▸ WORK TO BE COMPLETED:
Could you set down exactly the lines in the records below between the line holding "(IHC) micrograph of" and the line holding "cells display medium", inclusive?

▸ INPUT:
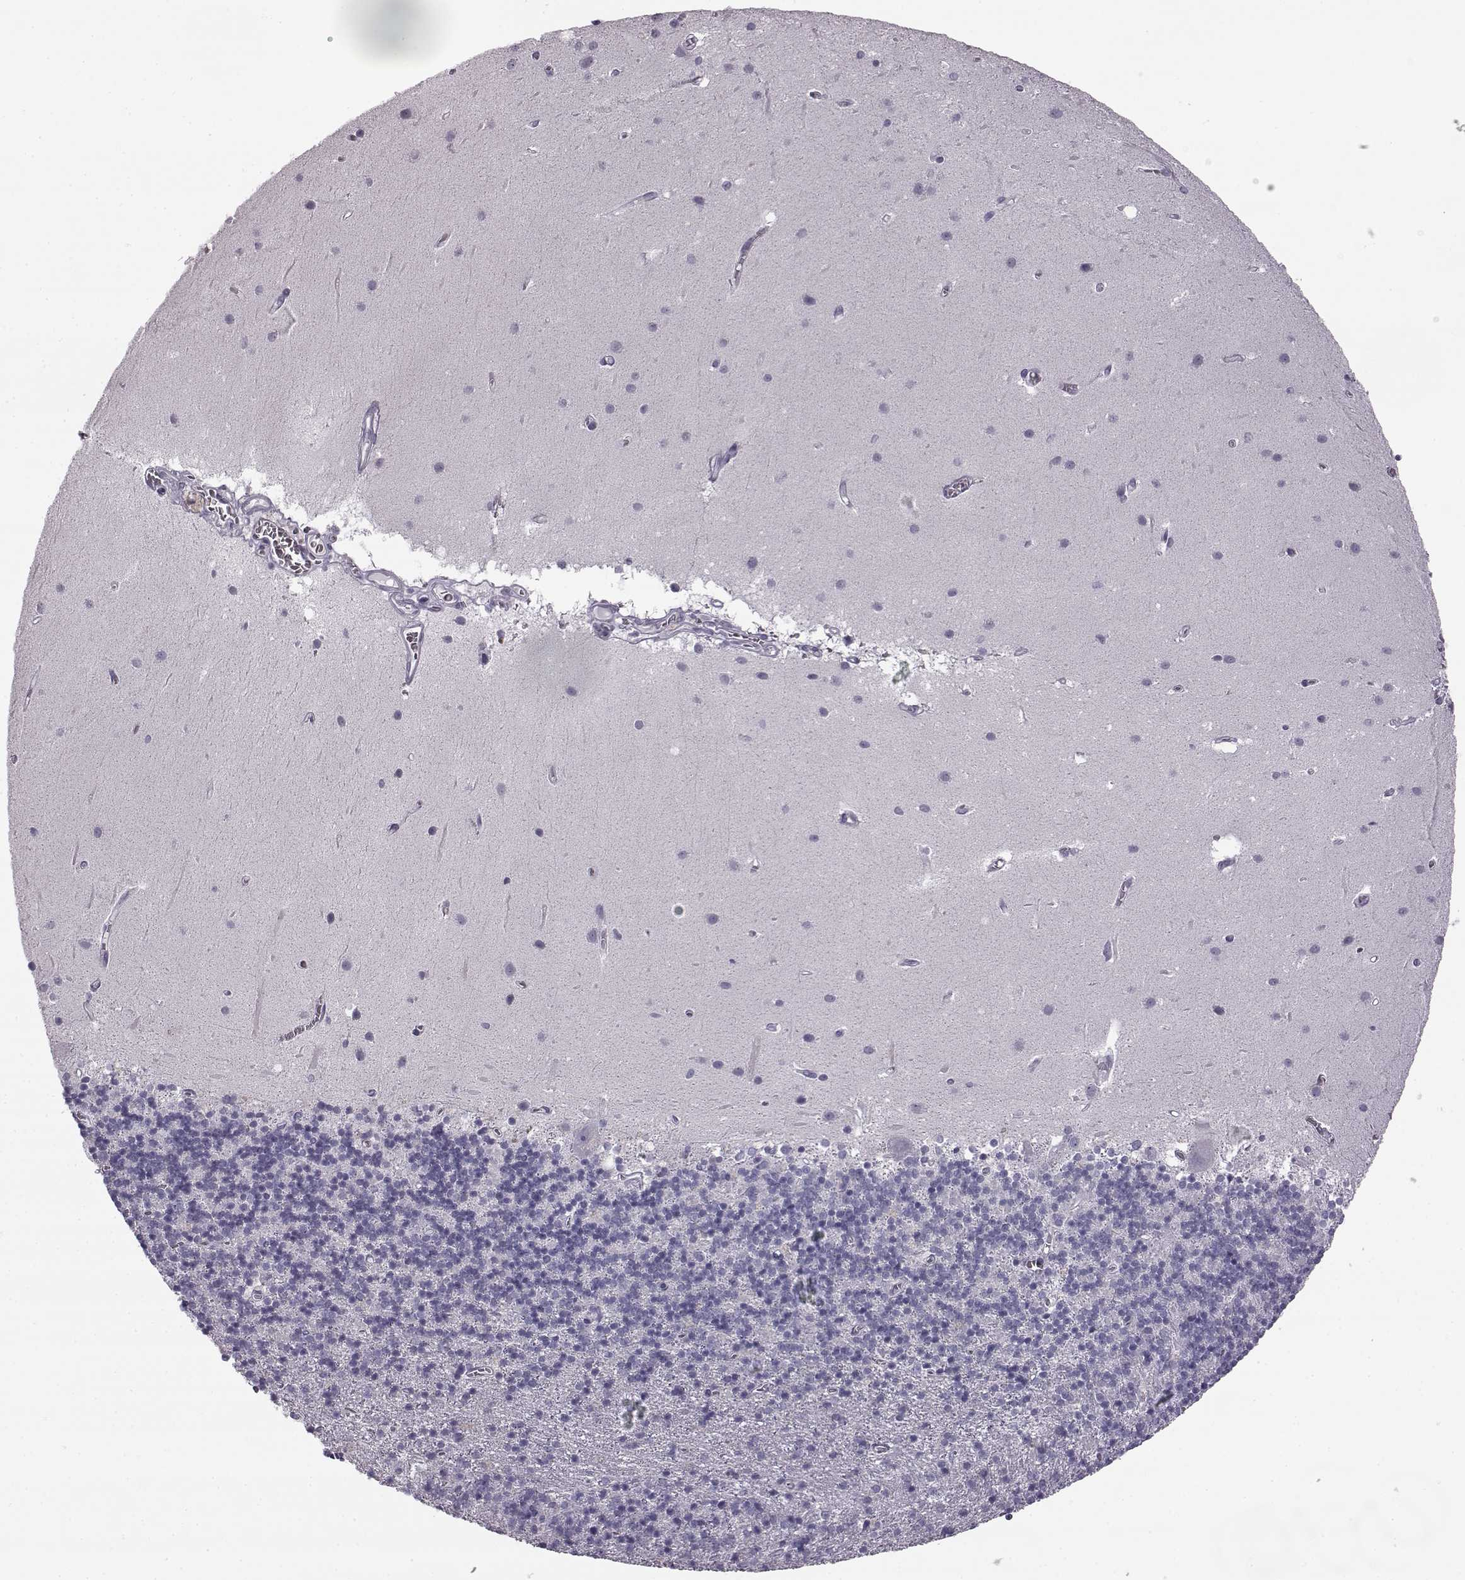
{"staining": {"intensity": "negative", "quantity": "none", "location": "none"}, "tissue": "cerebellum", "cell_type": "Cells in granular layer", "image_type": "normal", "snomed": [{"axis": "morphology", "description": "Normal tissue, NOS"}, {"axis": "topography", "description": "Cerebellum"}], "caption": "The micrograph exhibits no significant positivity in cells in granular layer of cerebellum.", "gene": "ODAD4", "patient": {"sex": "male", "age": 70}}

==

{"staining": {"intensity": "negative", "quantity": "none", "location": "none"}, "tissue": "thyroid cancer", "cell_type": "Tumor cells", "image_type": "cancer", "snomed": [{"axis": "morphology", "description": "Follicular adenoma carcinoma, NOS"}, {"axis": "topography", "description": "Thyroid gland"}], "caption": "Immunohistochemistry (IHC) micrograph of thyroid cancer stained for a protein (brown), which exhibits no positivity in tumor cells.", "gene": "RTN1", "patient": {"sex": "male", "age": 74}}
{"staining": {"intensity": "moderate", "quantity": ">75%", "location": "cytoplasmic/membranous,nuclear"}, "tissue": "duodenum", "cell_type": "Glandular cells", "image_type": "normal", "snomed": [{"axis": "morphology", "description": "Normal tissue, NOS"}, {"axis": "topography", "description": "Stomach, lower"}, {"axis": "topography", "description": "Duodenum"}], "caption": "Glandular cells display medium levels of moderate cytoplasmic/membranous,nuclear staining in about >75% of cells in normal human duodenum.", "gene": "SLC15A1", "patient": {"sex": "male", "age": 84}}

---

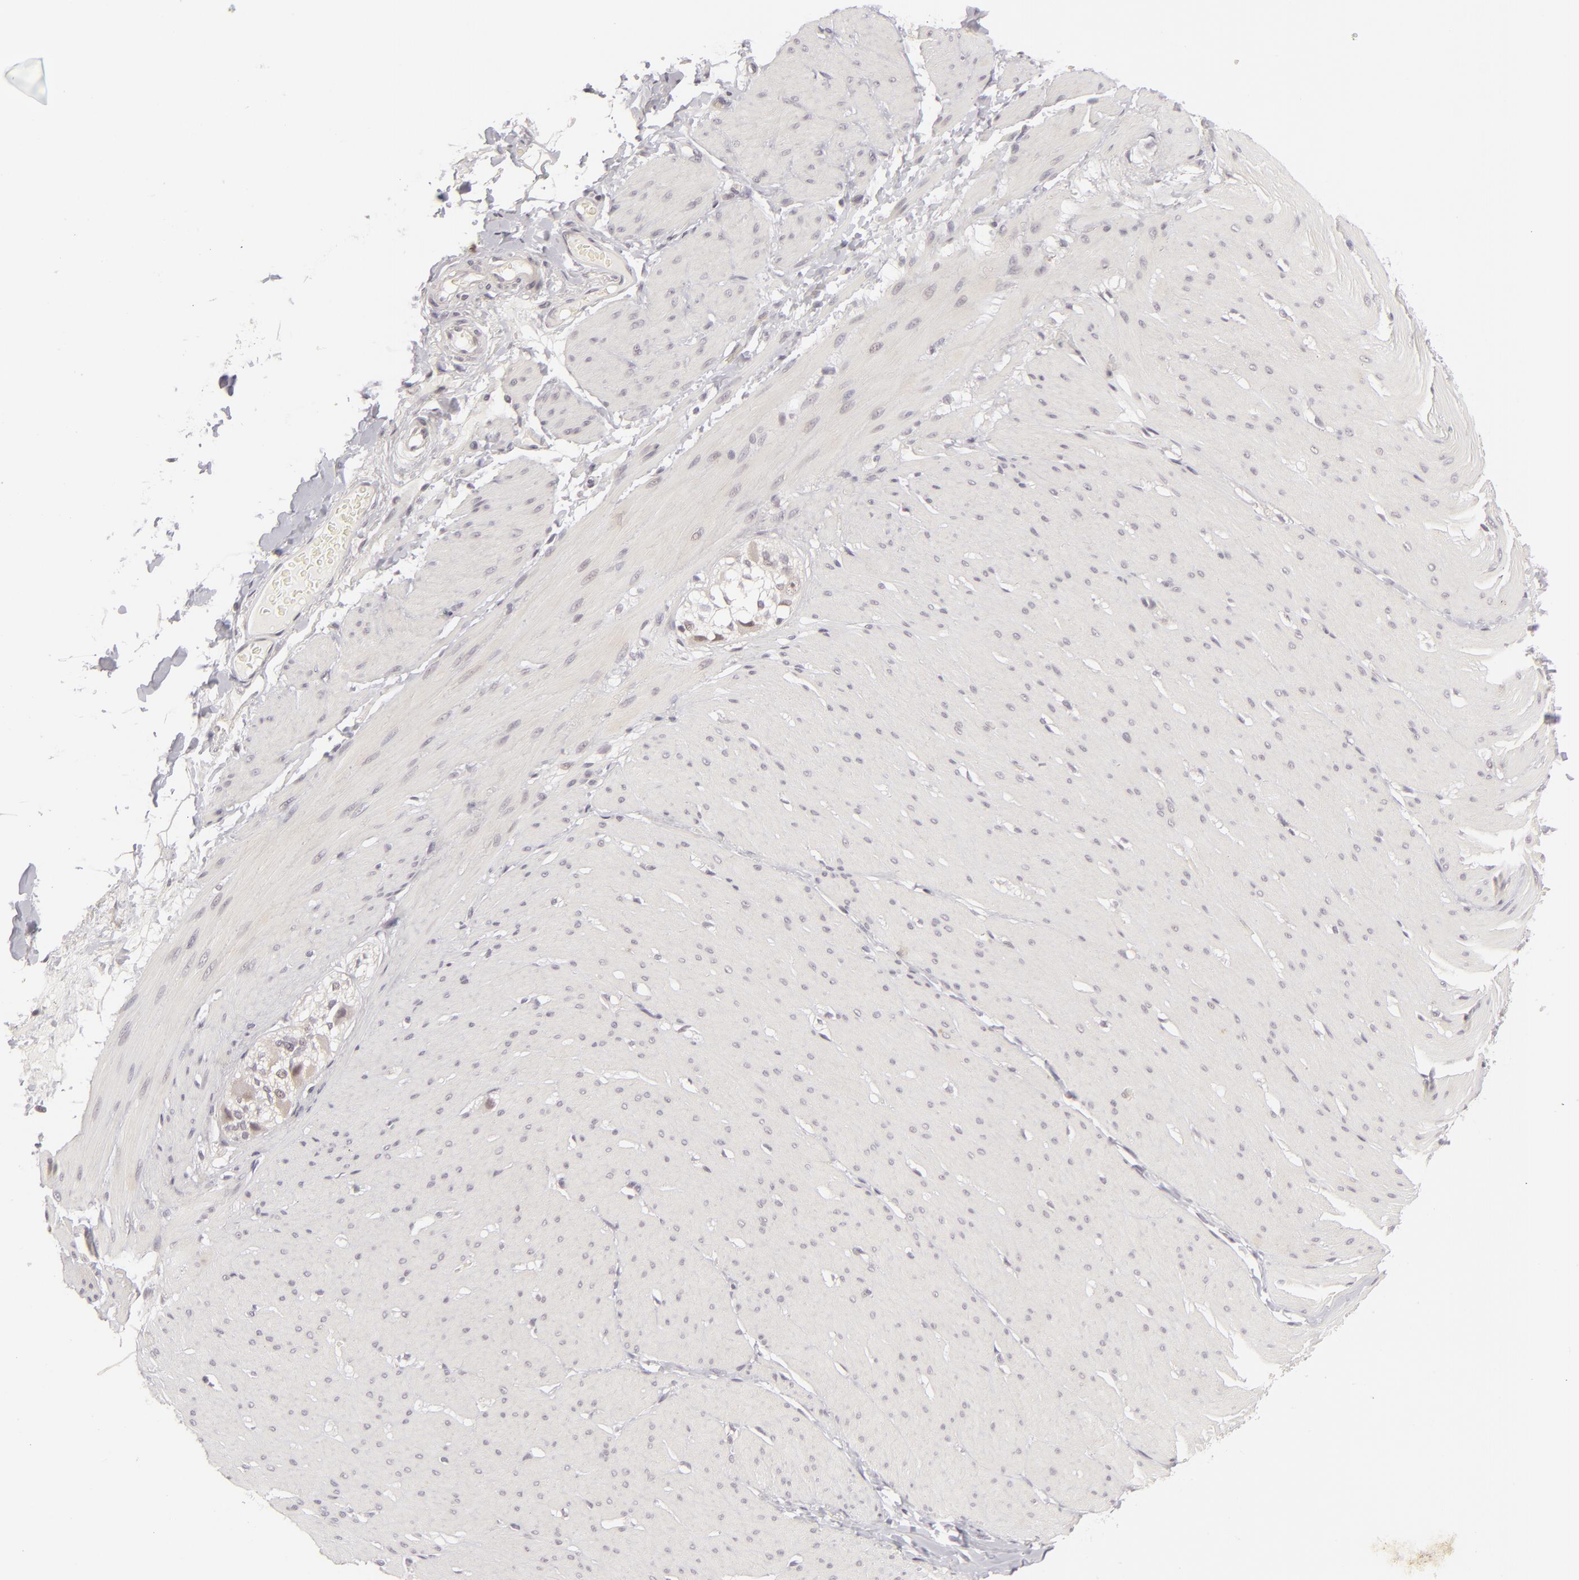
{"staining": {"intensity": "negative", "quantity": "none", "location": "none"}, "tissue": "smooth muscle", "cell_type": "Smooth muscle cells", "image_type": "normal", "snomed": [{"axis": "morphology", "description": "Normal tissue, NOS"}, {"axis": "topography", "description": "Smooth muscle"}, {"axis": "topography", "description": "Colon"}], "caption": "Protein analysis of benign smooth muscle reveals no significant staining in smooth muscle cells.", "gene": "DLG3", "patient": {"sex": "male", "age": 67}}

▸ WRITTEN SOLUTION:
{"staining": {"intensity": "negative", "quantity": "none", "location": "none"}, "tissue": "thyroid cancer", "cell_type": "Tumor cells", "image_type": "cancer", "snomed": [{"axis": "morphology", "description": "Follicular adenoma carcinoma, NOS"}, {"axis": "topography", "description": "Thyroid gland"}], "caption": "Immunohistochemistry (IHC) micrograph of thyroid cancer stained for a protein (brown), which exhibits no positivity in tumor cells.", "gene": "RTN1", "patient": {"sex": "male", "age": 74}}
{"staining": {"intensity": "moderate", "quantity": ">75%", "location": "cytoplasmic/membranous,nuclear"}, "tissue": "duodenum", "cell_type": "Glandular cells", "image_type": "normal", "snomed": [{"axis": "morphology", "description": "Normal tissue, NOS"}, {"axis": "topography", "description": "Stomach, lower"}, {"axis": "topography", "description": "Duodenum"}], "caption": "Glandular cells display medium levels of moderate cytoplasmic/membranous,nuclear staining in about >75% of cells in normal human duodenum.", "gene": "SLC15A1", "patient": {"sex": "male", "age": 84}}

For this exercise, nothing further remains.